El avance reside en una combinación de tecnologías. Samsung planea incorporar vidrio ultrafino (Ultra-Thin Glass o UTG) no solo en la capa exterior del panel plegable, sino también en la interna. Esta doble aplicación se complementa con una estructura interna diseñada para redistribuir el estrés mecánico generado en cada apertura y cierre. La meta es clara: reducir de forma tangible la profundidad y visibilidad del pliegue, en este caso hasta en un 20 % respecto a la generación anterior. El resultado no será una pantalla completamente lisa, pero sí un salto perceptible en términos de continuidad visual.
La nueva tecnología ya se dejó ver, aunque de forma indirecta, en el reciente CES 2026. Samsung presentó un panel plegable con un diseño que elimina casi por completo la arruga central gracias a una estructura laminada optimizada, mejor dispersión de la luz y una placa metálica con microperforaciones justo bajo el OLED. Esta placa permite distribuir la presión de manera diferente en cada uso, evitando que se concentre en la bisagra, que hasta ahora era el punto crítico donde se formaba la marca. Aunque no se confirmó que este fuera el panel definitivo del Z Fold8, todas las señales apuntan en esa dirección.
Este esfuerzo no se da en el vacío. La competencia en el terreno plegable ha crecido, y el anuncio —cada vez más cercano— de un posible iPhone plegable ha elevado la presión. Samsung, pionera en este formato, sabe que ya no basta con lanzar iteraciones refinadas: necesita ofrecer avances tangibles que respondan a las demandas del mercado. En ese sentido, la reducción visible del pliegue no es un gesto estético aislado, sino un mensaje claro de que el diseño y la funcionalidad pueden avanzar de la mano.
La elección del UTG en doble capa no es casual.
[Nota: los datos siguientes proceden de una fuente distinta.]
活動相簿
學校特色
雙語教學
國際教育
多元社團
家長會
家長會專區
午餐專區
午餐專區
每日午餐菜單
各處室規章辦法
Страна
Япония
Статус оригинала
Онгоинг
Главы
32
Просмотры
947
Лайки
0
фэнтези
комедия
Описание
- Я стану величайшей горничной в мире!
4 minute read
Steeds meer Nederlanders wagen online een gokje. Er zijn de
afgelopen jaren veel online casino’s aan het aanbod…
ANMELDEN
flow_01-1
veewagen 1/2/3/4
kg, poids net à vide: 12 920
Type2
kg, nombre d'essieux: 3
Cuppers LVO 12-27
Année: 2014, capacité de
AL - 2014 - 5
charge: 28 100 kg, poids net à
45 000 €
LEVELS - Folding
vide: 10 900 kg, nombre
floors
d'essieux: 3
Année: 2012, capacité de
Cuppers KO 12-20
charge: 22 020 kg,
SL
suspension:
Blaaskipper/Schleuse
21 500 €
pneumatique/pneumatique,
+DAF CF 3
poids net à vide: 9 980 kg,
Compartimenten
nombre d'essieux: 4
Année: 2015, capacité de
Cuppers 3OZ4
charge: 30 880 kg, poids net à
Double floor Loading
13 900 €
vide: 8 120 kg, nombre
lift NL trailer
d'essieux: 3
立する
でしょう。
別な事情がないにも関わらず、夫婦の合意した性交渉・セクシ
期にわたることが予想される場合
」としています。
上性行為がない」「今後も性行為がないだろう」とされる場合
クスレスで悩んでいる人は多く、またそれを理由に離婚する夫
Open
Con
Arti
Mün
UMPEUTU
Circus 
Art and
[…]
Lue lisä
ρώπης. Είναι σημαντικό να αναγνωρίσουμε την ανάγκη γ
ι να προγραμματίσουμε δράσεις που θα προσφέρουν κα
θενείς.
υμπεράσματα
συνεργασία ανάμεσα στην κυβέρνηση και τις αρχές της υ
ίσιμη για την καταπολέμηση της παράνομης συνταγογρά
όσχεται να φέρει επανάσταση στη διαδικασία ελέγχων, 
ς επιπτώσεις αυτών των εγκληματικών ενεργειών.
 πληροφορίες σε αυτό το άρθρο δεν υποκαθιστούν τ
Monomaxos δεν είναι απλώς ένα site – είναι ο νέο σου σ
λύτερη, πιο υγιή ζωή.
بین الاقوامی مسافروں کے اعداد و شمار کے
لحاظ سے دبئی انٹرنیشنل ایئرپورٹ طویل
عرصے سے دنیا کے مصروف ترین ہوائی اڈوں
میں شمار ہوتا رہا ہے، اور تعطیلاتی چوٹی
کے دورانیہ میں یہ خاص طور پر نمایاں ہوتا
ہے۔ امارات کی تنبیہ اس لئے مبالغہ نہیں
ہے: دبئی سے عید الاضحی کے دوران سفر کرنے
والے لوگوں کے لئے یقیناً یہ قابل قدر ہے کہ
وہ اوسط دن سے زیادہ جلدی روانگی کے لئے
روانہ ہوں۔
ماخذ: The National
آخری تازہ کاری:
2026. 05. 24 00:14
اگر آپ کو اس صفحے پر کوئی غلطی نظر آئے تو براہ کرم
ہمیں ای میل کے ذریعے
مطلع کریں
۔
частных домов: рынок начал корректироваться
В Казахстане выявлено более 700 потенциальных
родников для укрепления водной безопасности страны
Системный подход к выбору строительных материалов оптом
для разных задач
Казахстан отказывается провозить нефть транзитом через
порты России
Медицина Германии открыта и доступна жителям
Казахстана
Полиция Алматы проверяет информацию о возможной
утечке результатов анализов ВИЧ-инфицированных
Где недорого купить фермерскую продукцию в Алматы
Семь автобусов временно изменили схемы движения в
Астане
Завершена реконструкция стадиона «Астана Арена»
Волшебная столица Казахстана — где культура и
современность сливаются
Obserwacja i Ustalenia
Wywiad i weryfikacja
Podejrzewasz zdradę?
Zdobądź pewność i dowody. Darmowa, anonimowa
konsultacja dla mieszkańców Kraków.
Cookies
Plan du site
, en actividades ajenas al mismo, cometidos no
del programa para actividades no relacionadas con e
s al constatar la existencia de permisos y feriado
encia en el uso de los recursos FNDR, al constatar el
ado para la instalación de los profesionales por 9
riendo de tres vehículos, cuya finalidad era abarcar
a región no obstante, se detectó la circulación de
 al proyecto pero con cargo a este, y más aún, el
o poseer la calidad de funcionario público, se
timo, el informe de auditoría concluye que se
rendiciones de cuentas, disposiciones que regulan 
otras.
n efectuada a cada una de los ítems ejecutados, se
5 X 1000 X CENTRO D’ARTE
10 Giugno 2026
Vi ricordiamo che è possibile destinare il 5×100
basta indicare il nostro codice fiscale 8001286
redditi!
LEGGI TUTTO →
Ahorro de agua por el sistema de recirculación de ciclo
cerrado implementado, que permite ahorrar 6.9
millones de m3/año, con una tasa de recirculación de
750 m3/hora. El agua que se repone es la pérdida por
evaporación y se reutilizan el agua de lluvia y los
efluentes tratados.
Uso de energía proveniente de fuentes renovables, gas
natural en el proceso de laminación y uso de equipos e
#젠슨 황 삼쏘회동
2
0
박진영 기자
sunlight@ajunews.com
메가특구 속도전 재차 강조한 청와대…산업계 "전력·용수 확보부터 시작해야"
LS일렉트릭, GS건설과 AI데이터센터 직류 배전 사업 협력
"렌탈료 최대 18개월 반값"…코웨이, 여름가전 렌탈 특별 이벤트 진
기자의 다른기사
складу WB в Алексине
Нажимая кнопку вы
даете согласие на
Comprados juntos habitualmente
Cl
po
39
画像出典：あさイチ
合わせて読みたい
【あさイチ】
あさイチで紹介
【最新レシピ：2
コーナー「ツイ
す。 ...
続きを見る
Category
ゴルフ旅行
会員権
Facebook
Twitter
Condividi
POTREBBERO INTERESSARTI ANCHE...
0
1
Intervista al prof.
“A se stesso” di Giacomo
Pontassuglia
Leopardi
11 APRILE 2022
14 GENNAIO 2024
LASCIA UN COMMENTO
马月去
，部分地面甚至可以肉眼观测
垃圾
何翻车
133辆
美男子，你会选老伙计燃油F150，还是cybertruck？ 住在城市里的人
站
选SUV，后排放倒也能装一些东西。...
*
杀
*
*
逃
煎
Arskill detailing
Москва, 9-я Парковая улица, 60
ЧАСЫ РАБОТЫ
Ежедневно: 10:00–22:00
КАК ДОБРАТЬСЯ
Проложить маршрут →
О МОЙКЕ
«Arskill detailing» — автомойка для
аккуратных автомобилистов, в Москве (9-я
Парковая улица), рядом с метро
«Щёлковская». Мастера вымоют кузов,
Este material, más resistente y uniforme que los plásticos utilizados en generaciones previas, permite mantener la flexibilidad sin penalizar la durabilidad. Al integrarse en ambas caras del panel, y sumarse a una estructura que minimiza la deformación por acumulación de uso, el sistema mejora tanto en lo visual como en lo mecánico. Es una solución que no parte solo del material, sino del conjunto: soporte, bisagra, capa de dispersión, y control de tensiones.
Para los usuarios, este avance se traduce en una experiencia más limpia y coherente. Una pantalla sin pliegue evidente mejora la lectura, el consumo multimedia y la edición de contenidos, y contribuye a que el dispositivo se sienta más como una única superficie funcional, y menos como una solución intermedia. El Galaxy Z Fold8 no será solo un paso evolutivo, sino también una señal de que los móviles plegables están alcanzando la madurez visual que se les exige desde hace tiempo.
Queda por ver si esta mejora bastará para ampliar la adopción del formato, pero es un movimiento en la dirección correcta. Al reducir la marca del pliegue sin comprometer flexibilidad ni resistencia, Samsung refuerza su apuesta por una categoría que aún tiene mucho margen de crecimiento. No es la eliminación total del defecto, pero sí su versión más contenida hasta ahora. Y en tecnología, a veces basta con eso para marcar una diferencia real.